To paraphrase the question, what are the one bits in the binary representation of r (after the binary point)? N is the 'precision', if you like.
In Cish pseudo-code
for (int i=0; i<N; i++) {
if (r>V[i]) {
print(i);
r -= V[i];
}
}
You could add an extra test for r == 0 to terminate the loop early.
Note that this gives the least binary number closest to 'r', i.e. the one closer to zero if there are two equally 'right' answers.
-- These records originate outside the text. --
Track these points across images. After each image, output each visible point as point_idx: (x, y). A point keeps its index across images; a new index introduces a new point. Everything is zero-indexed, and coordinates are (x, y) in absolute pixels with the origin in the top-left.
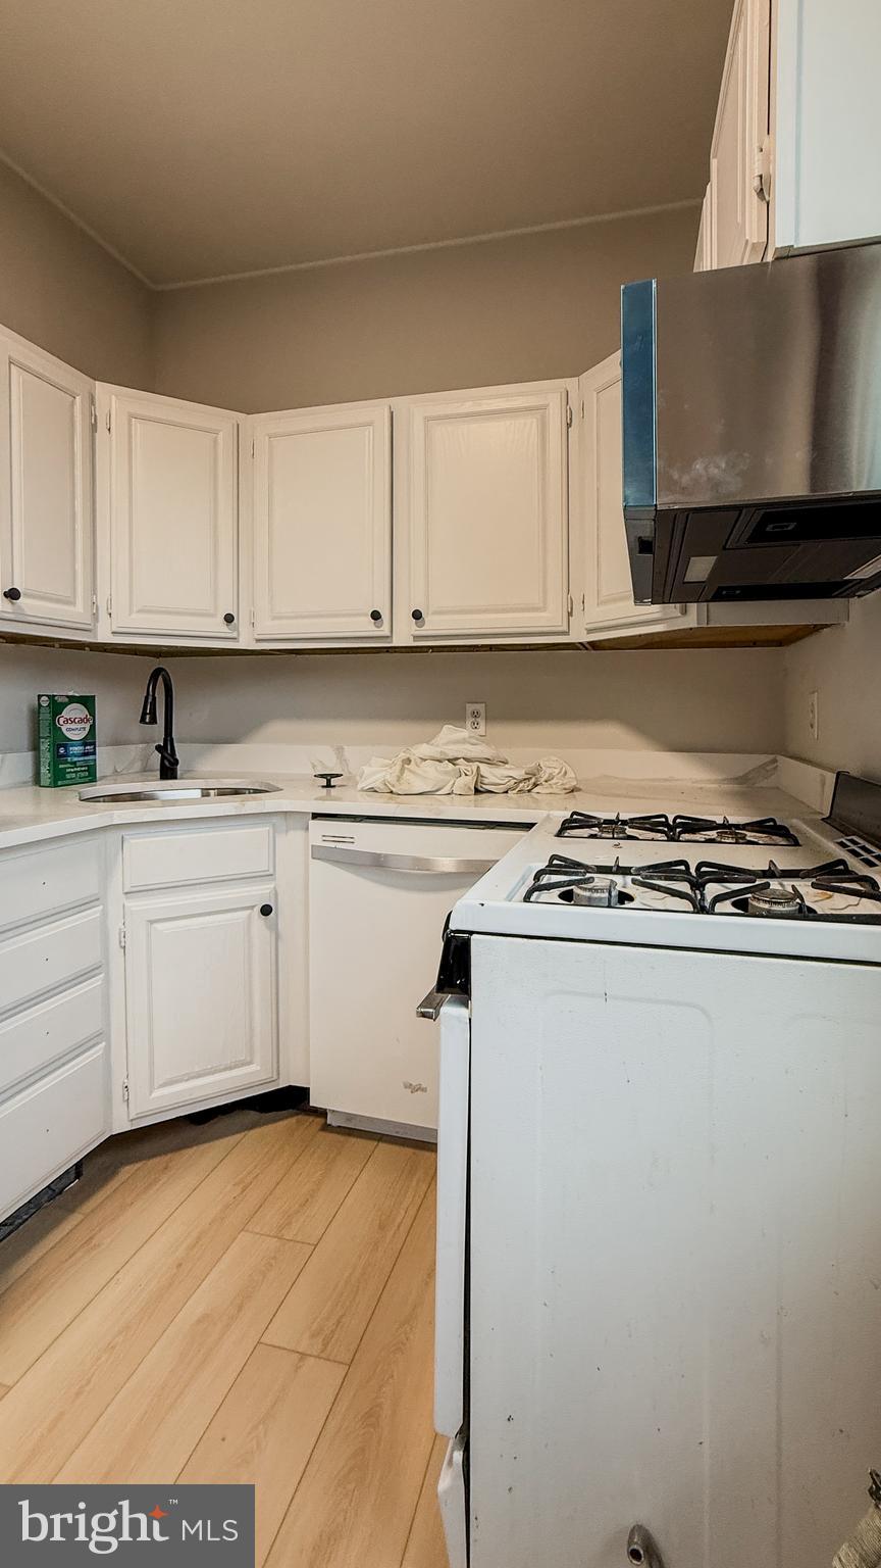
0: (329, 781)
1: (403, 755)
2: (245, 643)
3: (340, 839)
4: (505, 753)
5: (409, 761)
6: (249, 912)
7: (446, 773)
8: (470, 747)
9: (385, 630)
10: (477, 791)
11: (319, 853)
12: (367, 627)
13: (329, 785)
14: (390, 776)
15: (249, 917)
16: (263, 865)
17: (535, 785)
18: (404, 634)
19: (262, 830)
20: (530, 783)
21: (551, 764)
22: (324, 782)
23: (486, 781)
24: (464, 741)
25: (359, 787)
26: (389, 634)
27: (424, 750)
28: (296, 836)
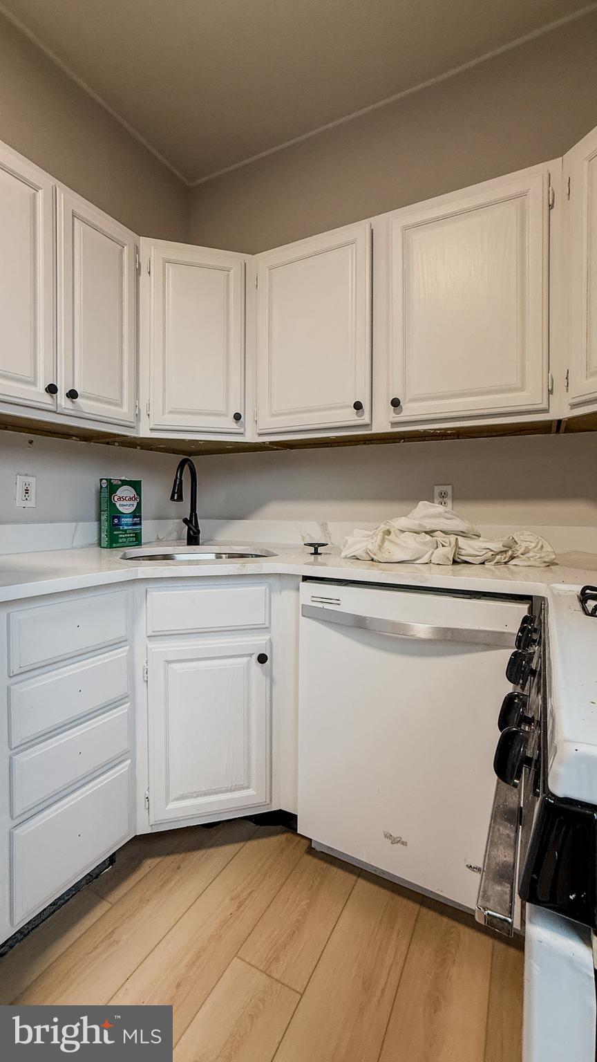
0: (316, 550)
1: (383, 527)
2: (250, 437)
3: (327, 600)
4: (478, 528)
5: (389, 532)
6: (248, 658)
7: (425, 544)
8: (447, 522)
9: (365, 419)
10: (455, 562)
11: (308, 612)
12: (350, 417)
13: (316, 553)
14: (372, 545)
15: (249, 661)
16: (260, 619)
17: (512, 558)
18: (382, 422)
19: (260, 589)
20: (507, 556)
21: (526, 539)
22: (312, 550)
23: (463, 552)
24: (439, 516)
25: (343, 554)
26: (369, 422)
27: (403, 522)
28: (289, 595)
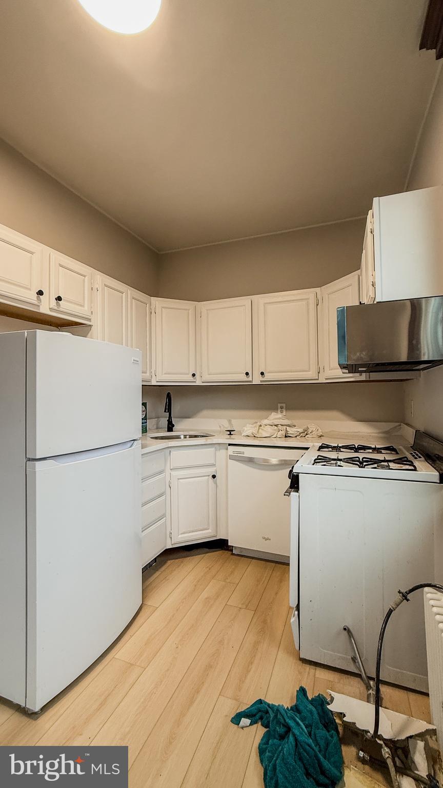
0: (230, 433)
1: (259, 424)
2: (199, 383)
3: (240, 452)
4: (295, 422)
5: (261, 426)
6: (207, 477)
7: (275, 430)
8: (283, 421)
9: (250, 379)
10: (286, 437)
11: (232, 458)
12: (244, 378)
14: (255, 431)
15: (208, 479)
16: (212, 462)
17: (307, 434)
18: (257, 380)
19: (212, 450)
20: (305, 433)
21: (312, 428)
23: (289, 433)
24: (280, 418)
25: (243, 435)
26: (251, 380)
27: (266, 422)
28: (224, 451)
If the Nth digit was a one, you'll need to add '1' to the 'binary' number obtained and check both against the original 'r'. (Hint: construct vectors a[N], b[N] of 'bits', set '1' bits instead of 'print'ing above. Set b = a and do a manual add, digit by digit from the end of 'b' until you stop carrying. Convert to double and choose whichever is closer.
Note that a[] <= r <= a[] + 1/2^N and that b[] = a[] + 1/2^N.
The 'least number of indexes [sic]' is a red-herring.